▶ [Passage to read]:
The gates to the old city

There is just something about the atmosphere of Jaipur - it was still teeming and busy but somehow just a bit less frenetic than Delhi and less tacky than Agra.  The Rajasthani people dress in such vivid colours, the wild pinks and ochres and cyans are a feast for the senses and it seems impossible to feel sad or down in the face of their cheerful disposition despite the inevitable crushing poverty.





Spice Boy




Snake charmer!

On day 2, our guide suggested we visit the Amber Fort.  'Hmmmm' we said as forts are frankly 10 a rupee in India and we felt well and truly fortified after seeing the various offerings in Delhi, Agra etc.  But we were persuaded. 

The fort is somewhat outside Jaipur and driving towards it, I suddenly noticed this incredible building at the top of a mountain.  The walls went on for so long, it looked like the Great Wall of China from afar.  There were red blobs moving slowly up towards the mountain top but we were so far away, I couldn't tell what they were.  The driver dropped us at the bottom of the mountain and Sanjay said the magic words - "So, how would you like to get up to the top?  By car, on foot or by elephant?"  No contest!  He led us deftly to the head of the queue for elephants (it's amazing how the crowds part for a good guide who knows his way around and is familiar with all the sites you visit).

▶ [Exercise data]:
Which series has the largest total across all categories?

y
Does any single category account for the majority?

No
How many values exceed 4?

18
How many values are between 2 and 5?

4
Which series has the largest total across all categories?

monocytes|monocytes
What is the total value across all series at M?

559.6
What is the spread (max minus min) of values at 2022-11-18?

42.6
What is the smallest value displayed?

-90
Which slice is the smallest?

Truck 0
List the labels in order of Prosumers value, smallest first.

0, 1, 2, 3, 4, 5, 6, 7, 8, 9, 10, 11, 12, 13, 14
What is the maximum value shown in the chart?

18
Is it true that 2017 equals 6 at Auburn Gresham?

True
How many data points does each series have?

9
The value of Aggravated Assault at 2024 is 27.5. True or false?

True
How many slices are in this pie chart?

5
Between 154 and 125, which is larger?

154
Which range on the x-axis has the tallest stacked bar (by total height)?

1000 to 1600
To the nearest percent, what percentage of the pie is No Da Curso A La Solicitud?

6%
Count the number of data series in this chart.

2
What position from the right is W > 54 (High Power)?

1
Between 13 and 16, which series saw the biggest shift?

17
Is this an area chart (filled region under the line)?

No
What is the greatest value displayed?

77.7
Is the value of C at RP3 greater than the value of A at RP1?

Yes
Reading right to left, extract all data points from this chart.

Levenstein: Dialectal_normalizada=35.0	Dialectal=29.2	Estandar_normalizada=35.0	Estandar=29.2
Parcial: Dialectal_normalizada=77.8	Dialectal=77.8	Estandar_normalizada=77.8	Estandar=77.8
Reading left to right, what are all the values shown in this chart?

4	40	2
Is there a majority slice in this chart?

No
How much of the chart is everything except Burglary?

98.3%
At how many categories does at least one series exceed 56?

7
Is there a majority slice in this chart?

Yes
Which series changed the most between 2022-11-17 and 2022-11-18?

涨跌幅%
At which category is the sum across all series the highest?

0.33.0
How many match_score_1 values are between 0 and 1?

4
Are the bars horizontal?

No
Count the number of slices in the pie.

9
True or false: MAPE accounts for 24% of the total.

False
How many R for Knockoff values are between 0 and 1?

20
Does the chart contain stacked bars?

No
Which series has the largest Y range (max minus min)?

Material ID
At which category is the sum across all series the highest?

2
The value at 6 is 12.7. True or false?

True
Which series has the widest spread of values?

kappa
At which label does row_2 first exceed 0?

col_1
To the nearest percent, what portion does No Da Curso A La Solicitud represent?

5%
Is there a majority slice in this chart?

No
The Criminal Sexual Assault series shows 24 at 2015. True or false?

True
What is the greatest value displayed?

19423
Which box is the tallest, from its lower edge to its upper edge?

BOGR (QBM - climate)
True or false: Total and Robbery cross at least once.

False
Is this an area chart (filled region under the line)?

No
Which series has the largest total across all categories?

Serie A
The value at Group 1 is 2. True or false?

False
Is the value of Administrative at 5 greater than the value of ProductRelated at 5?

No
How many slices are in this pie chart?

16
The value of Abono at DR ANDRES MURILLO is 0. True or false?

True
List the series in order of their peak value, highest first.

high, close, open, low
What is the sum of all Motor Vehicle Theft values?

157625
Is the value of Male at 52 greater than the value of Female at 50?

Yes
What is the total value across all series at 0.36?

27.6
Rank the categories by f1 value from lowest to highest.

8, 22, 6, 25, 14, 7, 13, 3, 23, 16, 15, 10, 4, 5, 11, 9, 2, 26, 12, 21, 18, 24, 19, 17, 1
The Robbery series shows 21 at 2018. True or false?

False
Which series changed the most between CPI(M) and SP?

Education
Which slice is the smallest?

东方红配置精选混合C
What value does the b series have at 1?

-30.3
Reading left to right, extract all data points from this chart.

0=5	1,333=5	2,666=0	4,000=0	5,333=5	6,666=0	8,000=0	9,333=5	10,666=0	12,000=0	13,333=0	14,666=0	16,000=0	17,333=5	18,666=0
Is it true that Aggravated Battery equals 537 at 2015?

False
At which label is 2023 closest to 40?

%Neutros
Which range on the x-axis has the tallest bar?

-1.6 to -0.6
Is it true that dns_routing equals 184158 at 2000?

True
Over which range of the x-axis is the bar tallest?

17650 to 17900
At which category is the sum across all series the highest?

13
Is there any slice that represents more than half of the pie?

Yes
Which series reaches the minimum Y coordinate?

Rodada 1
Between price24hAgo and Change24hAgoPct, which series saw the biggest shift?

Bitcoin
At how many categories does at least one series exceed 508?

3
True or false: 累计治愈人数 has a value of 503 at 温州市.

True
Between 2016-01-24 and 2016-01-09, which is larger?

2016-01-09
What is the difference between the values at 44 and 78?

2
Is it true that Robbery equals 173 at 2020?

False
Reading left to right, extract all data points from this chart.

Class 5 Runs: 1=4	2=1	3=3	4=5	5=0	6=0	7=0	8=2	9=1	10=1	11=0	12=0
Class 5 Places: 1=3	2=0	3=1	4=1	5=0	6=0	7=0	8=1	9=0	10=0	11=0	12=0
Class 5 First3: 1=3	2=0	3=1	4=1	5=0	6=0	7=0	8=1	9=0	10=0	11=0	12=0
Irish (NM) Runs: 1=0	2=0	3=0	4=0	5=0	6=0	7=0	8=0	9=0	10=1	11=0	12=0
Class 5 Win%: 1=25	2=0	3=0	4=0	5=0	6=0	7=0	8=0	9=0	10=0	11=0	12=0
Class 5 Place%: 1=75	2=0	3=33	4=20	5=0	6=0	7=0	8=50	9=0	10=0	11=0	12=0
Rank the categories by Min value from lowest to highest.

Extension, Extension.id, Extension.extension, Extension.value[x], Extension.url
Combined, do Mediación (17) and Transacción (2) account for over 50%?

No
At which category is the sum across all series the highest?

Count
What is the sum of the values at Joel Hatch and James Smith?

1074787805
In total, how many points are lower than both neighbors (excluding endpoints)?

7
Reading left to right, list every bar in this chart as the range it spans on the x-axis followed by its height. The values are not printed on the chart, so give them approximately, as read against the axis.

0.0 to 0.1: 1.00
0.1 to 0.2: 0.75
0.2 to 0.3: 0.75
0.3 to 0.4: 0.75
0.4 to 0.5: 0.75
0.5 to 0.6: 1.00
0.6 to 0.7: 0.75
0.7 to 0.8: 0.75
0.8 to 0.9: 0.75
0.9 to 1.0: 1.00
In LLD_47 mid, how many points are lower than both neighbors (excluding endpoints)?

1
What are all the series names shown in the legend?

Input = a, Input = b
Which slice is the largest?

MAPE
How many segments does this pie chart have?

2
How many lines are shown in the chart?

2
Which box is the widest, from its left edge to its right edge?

▶ [Task to carry out]: Can you echo the whole Jaipur travel passage back word for word? The records have no connection to the Jaipur travel passage.

▶ [Exercise response]:
The gates to the old city

There is just something about the atmosphere of Jaipur - it was still teeming and busy but somehow just a bit less frenetic than Delhi and less tacky than Agra.  The Rajasthani people dress in such vivid colours, the wild pinks and ochres and cyans are a feast for the senses and it seems impossible to feel sad or down in the face of their cheerful disposition despite the inevitable crushing poverty.





Spice Boy




Snake charmer!

On day 2, our guide suggested we visit the Amber Fort.  'Hmmmm' we said as forts are frankly 10 a rupee in India and we felt well and truly fortified after seeing the various offerings in Delhi, Agra etc.  But we were persuaded. 

The fort is somewhat outside Jaipur and driving towards it, I suddenly noticed this incredible building at the top of a mountain.  The walls went on for so long, it looked like the Great Wall of China from afar.  There were red blobs moving slowly up towards the mountain top but we were so far away, I couldn't tell what they were.  The driver dropped us at the bottom of the mountain and Sanjay said the magic words - "So, how would you like to get up to the top?  By car, on foot or by elephant?"  No contest!  He led us deftly to the head of the queue for elephants (it's amazing how the crowds part for a good guide who knows his way around and is familiar with all the sites you visit).